What I found impressive in last weekend’s anti-war protests was less their size and range, or the way they were often biggest in countries whose regimes support an attack on Iraq (a million in London; 250,000 in Sydney; a million in Madrid and Barcelona). It was their sophistication.

Let me explain by comparison. During protests against the Vietnam War in the 1960s and ’70s, there was a certain romanticism about good guys versus bad: an overmatched national liberation movement combatting the imperial USA. Some (though not all) marchers would chant,“Ho, Ho, Ho Chi Minh, NLF is going to win.” It made it easier to identify, to get your butt out there and your head cracked. Among the millions who marched on the weekend, it would be hard to find any with a good word to say for Saddam Hussein and his meretricious government, or who don’t dearly desire his departure. Yet they have clear-headedly distinguished the key point: An attack will make things worse for Iraq’s suffering people, for a decent world order, and for their own security. I call that sophistication.

Take another example. The peace movements of the ’50s and ’80s focused on avoiding a nuclear meltdown between the U.S. and the Soviet Union but were sometimes still infected by Cold War politics. Western Communist parties, with secretive ties to the Soviet Union, often played a role, without being frank about their goals, so those movements were partly infused with hidden agendas. This could lead to confusion among people who had got involved simply to avoid destruction of the planet. (What I have just said would have been called redbaiting in those days, possibly by me among others; it was a tough situation to navigate.) The current movement is unaffected by any noteworthy hidden agendas.

So here is a movement with no illusions it will have to get disillusioned about, and no off-stage players to manipulate it. It has no hero and, in fact, has a villain — Saddam Hussein — it is reluctantly connected to. That’s pretty subtle. It was finely put by a banner at the London march: Down with this sort of stuff. You can’t get much less doctrinaire or rhetorical. It involves people who go to Iraq to act as human shields on their own recognizance; and those (to me) incredibly impressive folks: the relatives of victims of Sept. 11 who declare, Not in our name.

To appreciate its sophistication, consider the blizzard of B.S. this movement must battle through. For instance, just recently:Ignorant coinages such as “coalition of the willing,” i.e., the standard model of international rivalry and alliances of convenience that brought us two world wars in the first half of the 20th century and that were the precise reason for the creation of the U.N. as an alternative.

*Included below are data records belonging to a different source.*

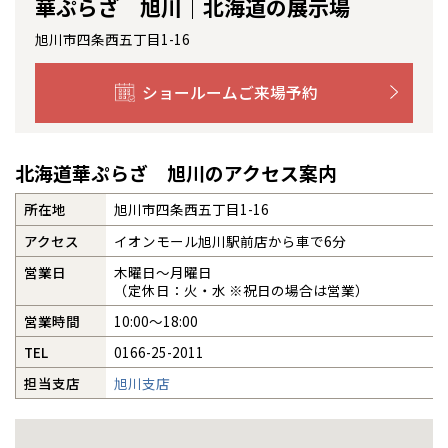
華ぷらざ 旭川｜北海道の展示場
感謝訪問・長期保証
理想の木材「檜」
平屋の家
選ばれる理由
賃貸併用住宅のメリット
分譲住宅・土地
旭川市四条西五丁目1-16
直営工事
外観・インテリア集
リフォームの流れ
安心のサポートシステム
分譲マンション
ショールームご来場予約
1メーターモジュール
WEB住宅展示場
介護保険利用で快適リフォーム
商品紹介
分譲マンション トップ
トランクルーム
北海道華ぷらざ 旭川のアクセス案内
冷暖房標準装備
暮らし方提案
展示場案内
ワザックとは
会社情報
所在地
旭川市四条西五丁目1-16
24時間対応コールセンター
住まいのコラム
高い信頼性
会社情報 トップ
お問い合わせ
アクセス
イオンモール旭川駅前店から車で6分
営業日
木曜日〜月曜日
デザイン賞各種受賞
住まいのお手入れ集
安心の管理体制
ニュースリリース
会員サイト
（定休日：火・水 ※祝日の場合は営業）
営業時間
10:00〜18:00
セントラルヒーティング
ギャラリー
代表ごあいさつ
TEL
0166-25-2011
担当支店
旭川支店
企業理念
会社概要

Reckless deployment of terms such as appeasement and Munich. As Robert Fisk has noted, who has been appeased if not North Korea by a U.S. that keeps retreating from its nuclear challenge? As for Munich, that was about a huge power demanding the right to invade a small, weak country. The point is not that the U.S. is like Nazi Germany and Iraq is like Czechoslovakia; the point is there is no analogy. The prize, though, goes to Canadian historian Jack Granatstein, who says our support for Britain in 1939 is “a perfect description of our current situation” with respect to the U.S. What gets me isn’t the comparison, it’s the perfect.

It’s fascinating how this protest movement has turned the issue of Iraq from a matter of war or peace into one about democracy. Many of the hugest opposed majorities exist in nations backing a U.S. attack: the United Kingdom, Spain, Italy, Australia. Even in the U.S., sixty per cent, by a recent poll, want a chance for inspections to work. This predictably freaks out the punditti. Andrew Coyne in the National Post fumed over “the pacifist mobs who coursed through city streets on Saturday.” I take it he means: those representing the majority. Writing in the Globe on Tony Blair, who most Britons now view as “Bush’s poodle,” Marcus Gee said: “Few leaders in today’s world would dare to challenge public opinion so directly.”

Actually, I’d call it the norm, at least between elections. Scorning the views of those who elected you isn’t a sign of courage; it’s a sign of who you really feel beholden to. The great revelation for politicians, as the vote expanded in the modern era, was that you could get elected by the masses and still continue to serve the mighty, just by varying your pitch at campaign time. (And so we say goodbye to Jean Chrétien.) In this regard, Iraq is similar to globalization, the previous Great Debate that got sidetracked by September 11. It was supposed to be over trade, wealth, economics — in fact, it was about whose voices count in the matter of running the world.


Rick Salutin

Rick Salutin is a Canadian novelist, playwright and critic. He is a strong advocate of left wing causes and writes a regular column in the Toronto Star.